Confesso a vocês que não há muito que se possa dizer de Asterios Polyp além de que muito provavelmente é uma obra completamente diferente de tudo o que você já viu, e da maneira mais positiva e forte que puder. Ficar falando dela, da obra, seria como tentar descrever (guardadas as devidas proporções de forma) a Sistina de Michelangelo ou um grande clássico do cinema como Cidadão Kane. Você pode escolher uma linha geral e acompanhá-la para contar daquela experiência a alguém, mas fatalmente MUITA coisa ficará de fora, e quem ouvir o seu relato vai pensar que não se trata de nada demais. Nenhuma descrição será fiel a Asterios Polyp - descrever a forma deixará de lado o conteúdo, descrever o conteúdo deixará de lado a forma - e serão ambas as descrições criminosas. Isso porque a descrição, por exemplo, deixaria escapar os sonhos de Asterios que permeiam a trama - e que são tão carregados de conteúdo simbólico que parecem que foram de fato sonhados por alguém. Liber Paz, lá no Universo HQ, disse que nada em Asterios Polyp sobra. Eu não poderia concordar mais com ele: trata-se de um álbum como poucos que já tive o prazer de ler na vida (que droga!) onde tudo tem e está exatamente no seu preciso lugar, e o resultado é uma obra de arte linda. E que como toda obra de arte, precisa ser revisitada de tempos em tempos para, a cada nova leitura, ganharmos um pouquinho mais.

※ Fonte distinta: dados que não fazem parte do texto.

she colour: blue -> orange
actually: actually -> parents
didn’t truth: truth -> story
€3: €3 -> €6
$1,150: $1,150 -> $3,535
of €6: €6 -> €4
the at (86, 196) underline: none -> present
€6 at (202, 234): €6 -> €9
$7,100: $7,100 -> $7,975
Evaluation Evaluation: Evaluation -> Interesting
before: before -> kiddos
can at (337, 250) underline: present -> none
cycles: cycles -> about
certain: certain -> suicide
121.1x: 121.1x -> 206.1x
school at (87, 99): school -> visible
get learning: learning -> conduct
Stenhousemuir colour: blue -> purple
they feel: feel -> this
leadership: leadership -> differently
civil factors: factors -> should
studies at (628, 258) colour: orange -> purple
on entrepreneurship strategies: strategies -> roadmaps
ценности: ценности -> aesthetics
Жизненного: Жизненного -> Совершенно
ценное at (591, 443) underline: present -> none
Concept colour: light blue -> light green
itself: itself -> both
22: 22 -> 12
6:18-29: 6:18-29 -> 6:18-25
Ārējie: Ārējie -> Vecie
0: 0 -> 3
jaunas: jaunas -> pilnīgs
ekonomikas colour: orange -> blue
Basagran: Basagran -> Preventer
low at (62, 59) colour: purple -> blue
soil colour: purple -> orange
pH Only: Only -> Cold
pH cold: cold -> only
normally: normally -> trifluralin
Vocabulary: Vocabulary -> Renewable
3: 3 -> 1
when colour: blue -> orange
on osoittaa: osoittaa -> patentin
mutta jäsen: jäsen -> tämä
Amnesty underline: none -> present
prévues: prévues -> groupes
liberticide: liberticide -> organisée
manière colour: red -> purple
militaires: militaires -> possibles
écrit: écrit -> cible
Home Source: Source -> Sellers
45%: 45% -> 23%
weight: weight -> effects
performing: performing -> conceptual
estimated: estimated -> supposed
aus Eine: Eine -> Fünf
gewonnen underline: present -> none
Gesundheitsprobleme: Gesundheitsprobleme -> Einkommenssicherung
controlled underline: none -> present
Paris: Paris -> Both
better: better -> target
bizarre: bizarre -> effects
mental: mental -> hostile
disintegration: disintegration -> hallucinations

Antes de terminar esta resenha, não posso deixar de, mais uma vez, tirar o chapéu para a Companhia das Letras e seu selo Quadrinhos na Cia. O trabalho deles, não só de editoração e cuidado, mas de seleção de material, tem sido incrível. Rendam graças a São Kirby, Eisner e Harvey pelo mercado brasileiro ter se aquecido (e crescido) a ponto de permitir que uma editora assim tão séria e cuidadosa topasse trabalhar com HQ.
Asterios Polyp, "Asterios Polyp", de David Mazzucchelli. Quadrinhos na Cia., 344 páginas, R$63,00.